The Tollund Man lived during the late 5th century BC and/or early 4th century BC, about 2,400 years ago. He was buried in a peat bog on the Jutland Peninsula in Denmark, a find known as a bog body. He is remarkable for the fact that his body was so well preserved that he seemed to have died only recently.
On May 6, 1950, the Højgård brothers from the small village of Tollund were cutting peat for their tile stove and kitchen range in the Bjældskovdal peat bog, 10 km west of Silkeborg, Denmark. As the two brothers worked, they suddenly saw in the peat layer a face so fresh that they could only suppose that they had stumbled on a recent murder. They immediately notified the police at Silkeborg.
Tollund Man lay 50 meters away from firm ground, his body arranged in a fetal position, and had been buried under about two meters of peat. He wore a pointed skin cap on his head fastened securely under his chin by a hide thong. There was a smooth hide belt around his waist. Otherwise, he was naked. His hair was cropped so short as to be almost entirely hidden by his cap. He was almost clean-shaven, but there was very short stubble on his chin and upper lip, suggesting that he had not shaved on the day of his death. There was a rope made of two leather thongs twisted together under a small lump of peat beside his head. It was drawn tight around his neck and throat and then coiled like a snake over his shoulder and down his back.
Underneath the body was a thin layer of moss. Scientists know that this moss was formed in Danish peat bogs in the early Iron Age about the time when Jesus was born. Therefore, the body was suspected to have been placed in the bog approximately 2,000 years ago during the early Iron Age. Subsequent C14 radiocarbon dating of Tollund Man's hair indicated that he died in approximately 350 BC. The acid in the peat, along with the lack of oxygen underneath the surface, had preserved the soft tissues of his body.
Examinations and X-rays showed that the man's head was undamaged, and his heart, lungs and liver were well preserved. He was not an old man, though he must have been over 20 years old because his wisdom teeth had grown in. Silkeborg museum estimates his age as 40 and height at 161cm, comparatively short-statured even for his time period. He was probably hanged to death by the rope around his neck. The noose left clear marks on the skin under his chin and at the side of his neck but there was no mark at the back of the neck where the knot was found. Due to skeletal decomposition, it is impossible to tell if the neck had been broken.
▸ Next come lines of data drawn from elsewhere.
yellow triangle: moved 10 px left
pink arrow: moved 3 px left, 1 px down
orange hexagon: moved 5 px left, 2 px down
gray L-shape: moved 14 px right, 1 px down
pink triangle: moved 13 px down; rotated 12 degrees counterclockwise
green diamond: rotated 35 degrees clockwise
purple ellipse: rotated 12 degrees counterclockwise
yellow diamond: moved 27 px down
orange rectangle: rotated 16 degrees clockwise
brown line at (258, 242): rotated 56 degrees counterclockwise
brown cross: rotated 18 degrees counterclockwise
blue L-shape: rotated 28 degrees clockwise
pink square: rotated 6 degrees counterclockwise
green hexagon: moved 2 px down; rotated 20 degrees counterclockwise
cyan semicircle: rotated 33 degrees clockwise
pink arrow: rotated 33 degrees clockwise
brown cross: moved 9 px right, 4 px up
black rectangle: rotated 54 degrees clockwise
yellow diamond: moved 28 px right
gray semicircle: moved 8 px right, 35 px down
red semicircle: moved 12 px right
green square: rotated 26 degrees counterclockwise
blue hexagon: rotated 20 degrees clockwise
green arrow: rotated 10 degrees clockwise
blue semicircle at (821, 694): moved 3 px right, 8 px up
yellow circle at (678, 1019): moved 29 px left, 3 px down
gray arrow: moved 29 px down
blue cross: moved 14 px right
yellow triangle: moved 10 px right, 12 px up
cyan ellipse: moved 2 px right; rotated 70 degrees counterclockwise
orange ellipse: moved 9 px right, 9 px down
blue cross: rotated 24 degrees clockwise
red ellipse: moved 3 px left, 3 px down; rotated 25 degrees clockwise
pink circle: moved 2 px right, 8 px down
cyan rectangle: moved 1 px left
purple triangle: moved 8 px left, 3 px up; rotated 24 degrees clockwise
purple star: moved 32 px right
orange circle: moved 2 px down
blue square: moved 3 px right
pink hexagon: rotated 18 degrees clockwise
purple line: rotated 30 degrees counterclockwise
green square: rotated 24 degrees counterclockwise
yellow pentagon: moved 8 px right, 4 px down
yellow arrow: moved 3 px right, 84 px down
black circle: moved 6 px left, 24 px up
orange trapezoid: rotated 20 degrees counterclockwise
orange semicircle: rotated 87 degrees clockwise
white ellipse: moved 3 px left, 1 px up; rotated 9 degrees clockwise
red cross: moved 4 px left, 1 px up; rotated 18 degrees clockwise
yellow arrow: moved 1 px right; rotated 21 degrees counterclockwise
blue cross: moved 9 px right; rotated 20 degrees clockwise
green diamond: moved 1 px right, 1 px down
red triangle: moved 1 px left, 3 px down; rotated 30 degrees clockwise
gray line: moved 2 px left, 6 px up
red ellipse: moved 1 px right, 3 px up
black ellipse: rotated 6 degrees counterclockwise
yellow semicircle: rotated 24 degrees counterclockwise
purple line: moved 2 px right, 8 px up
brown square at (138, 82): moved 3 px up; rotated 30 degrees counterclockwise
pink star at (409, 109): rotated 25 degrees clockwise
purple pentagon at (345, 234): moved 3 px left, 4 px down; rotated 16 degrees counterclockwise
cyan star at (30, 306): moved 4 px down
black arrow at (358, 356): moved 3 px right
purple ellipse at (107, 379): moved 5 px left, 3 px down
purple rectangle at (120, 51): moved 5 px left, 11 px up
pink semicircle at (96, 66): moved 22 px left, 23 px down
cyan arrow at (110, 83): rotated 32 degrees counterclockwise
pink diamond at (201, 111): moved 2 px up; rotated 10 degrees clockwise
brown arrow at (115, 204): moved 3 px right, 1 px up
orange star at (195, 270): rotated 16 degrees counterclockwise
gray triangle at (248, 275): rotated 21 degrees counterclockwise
The stomach and intestines were examined and tests carried out on their contents. The scientists discovered that the man's last meal had been a kind of soup made from vegetables and seeds, some cultivated seeds and some wild: barley, linseed, 'gold of pleasure', knotweed, bristlegrass , and camomile.
There were no traces of meat in the man's digestive system, and from the stage of digestion it was obvious that the man had lived for 12 to 24 hours after this last meal. In other words, he had not eaten for a day before his death. Although similar vegetable soups were not unusual for people of this time, two interesting things were noted:
- The soup contained many different kinds of wild and cultivated seeds. Because these seeds were not readily available, it is likely that some of them were gathered deliberately for a special occasion.
- The soup was made from seeds only available near the spring where he was found.
At first, Tollund Man was believed to be a rich man who had been ritually sacrificed, but recent analysis suggests that he may simply have been a criminal who was hanged and buried in the peat bog.
The body is currently kept in the Silkeborg Museum in Denmark.